If your car is totaled in an accident, how much will your insurance pay? That depends on your coverage. And if you still owe money on your car loan, you’ll want to double check that coverage. Your regular car insurance may not cover the amount you still owe on the car if it’s totaled before the loan is paid off, so GAP insurance plays an important role.
GAP is short for “Guaranteed Auto Protection.” It’s function is to cover the difference between what the market value of your car was when it was totlaled, and what you still owe on your car loan. For example, if you total your car and the insurance company values it at $10,000, but you still owe the bank $11, 500, your GAP insurance will pay that $1,500 difference. Depending on your policy, your GAP insurance may also even cover your deductible.
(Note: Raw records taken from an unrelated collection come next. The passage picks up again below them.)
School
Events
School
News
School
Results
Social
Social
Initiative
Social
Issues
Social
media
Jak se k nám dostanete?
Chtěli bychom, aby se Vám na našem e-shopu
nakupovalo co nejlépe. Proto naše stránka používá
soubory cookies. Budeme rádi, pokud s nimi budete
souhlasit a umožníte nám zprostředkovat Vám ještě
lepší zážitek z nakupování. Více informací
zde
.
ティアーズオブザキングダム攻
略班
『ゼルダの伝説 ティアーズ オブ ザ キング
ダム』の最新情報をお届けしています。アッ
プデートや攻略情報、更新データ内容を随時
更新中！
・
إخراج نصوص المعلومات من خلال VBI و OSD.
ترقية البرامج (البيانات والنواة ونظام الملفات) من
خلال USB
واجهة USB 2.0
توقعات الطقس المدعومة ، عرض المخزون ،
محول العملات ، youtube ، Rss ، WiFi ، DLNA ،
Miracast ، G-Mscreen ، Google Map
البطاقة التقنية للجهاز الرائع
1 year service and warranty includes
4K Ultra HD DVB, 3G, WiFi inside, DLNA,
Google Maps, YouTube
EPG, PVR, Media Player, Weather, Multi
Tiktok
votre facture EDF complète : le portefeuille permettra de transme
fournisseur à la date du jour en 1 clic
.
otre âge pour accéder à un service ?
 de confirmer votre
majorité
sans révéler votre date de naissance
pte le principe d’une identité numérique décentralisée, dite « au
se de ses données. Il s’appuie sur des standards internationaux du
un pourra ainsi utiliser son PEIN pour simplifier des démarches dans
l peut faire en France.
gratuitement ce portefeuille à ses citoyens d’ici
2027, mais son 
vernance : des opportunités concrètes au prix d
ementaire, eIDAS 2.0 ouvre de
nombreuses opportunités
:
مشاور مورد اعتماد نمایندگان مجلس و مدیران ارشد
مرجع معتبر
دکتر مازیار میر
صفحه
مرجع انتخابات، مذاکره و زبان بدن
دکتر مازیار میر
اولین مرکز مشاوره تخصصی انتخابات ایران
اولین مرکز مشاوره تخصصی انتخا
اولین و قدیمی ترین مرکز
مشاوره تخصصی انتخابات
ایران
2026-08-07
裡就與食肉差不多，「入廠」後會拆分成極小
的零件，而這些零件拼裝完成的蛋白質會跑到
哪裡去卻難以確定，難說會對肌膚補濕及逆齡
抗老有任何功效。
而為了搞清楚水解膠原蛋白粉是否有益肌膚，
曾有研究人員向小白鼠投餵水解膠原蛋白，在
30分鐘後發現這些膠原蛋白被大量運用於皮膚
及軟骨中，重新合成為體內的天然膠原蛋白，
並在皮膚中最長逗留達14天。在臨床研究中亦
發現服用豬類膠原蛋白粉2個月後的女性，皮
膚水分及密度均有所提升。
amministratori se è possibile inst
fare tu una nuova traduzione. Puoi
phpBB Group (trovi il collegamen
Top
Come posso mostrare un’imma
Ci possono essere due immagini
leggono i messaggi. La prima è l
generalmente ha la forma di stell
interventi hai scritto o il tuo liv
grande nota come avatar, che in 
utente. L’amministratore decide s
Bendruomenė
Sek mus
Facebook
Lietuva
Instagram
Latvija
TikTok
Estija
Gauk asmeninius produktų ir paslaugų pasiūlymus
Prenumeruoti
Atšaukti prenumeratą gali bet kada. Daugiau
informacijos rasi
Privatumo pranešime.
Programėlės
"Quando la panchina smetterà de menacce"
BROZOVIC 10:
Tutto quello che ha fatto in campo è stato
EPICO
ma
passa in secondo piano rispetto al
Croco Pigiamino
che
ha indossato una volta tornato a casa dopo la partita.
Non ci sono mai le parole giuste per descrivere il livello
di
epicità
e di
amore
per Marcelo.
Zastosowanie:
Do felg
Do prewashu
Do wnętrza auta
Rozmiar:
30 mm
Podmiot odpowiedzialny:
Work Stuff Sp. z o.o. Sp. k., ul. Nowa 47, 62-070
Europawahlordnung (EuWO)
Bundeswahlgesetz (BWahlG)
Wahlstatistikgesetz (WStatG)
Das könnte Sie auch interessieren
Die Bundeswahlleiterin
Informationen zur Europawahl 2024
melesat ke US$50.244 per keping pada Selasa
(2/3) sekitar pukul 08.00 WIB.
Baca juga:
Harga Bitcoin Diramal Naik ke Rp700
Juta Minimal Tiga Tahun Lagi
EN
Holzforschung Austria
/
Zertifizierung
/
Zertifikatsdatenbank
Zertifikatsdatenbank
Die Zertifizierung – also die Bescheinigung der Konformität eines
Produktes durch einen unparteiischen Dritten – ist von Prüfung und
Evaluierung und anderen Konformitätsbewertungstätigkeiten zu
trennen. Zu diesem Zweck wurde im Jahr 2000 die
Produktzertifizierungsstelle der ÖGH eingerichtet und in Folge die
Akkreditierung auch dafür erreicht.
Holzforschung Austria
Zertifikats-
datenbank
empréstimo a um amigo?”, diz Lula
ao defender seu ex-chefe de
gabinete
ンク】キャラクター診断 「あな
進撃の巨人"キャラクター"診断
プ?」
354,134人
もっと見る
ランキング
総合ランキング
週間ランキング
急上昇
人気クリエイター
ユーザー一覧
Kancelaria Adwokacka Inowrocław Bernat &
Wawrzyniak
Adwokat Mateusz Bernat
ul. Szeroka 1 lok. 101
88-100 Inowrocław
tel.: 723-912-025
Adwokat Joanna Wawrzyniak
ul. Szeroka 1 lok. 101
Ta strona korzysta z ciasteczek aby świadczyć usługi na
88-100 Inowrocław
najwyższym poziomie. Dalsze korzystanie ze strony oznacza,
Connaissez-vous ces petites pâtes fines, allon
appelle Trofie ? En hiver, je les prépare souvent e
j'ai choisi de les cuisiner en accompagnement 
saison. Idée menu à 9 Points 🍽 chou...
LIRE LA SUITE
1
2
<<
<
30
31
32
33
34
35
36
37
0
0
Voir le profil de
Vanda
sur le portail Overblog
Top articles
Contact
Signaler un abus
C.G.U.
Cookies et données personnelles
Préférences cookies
While GAP insurance isn’t always required, it’s may be a good idea to carry it if you’ve taken out a loan on your car. Remember that your car’s value begins to drop the moment you drive it off the lot! Meanwhile your insurance company can only pay the actual cash value (ACV) for your vehicle after an accident. Without GAP insurance, the difference comes out of your pocket—which can get pretty pricey!
If you’re shopping around for a new car, shop around for auto insurance as well. Look for a GAP plan that offers other benefits, such as extra money toward your new car loan. Your insurance agent can help you choose the coverage that’s right for you.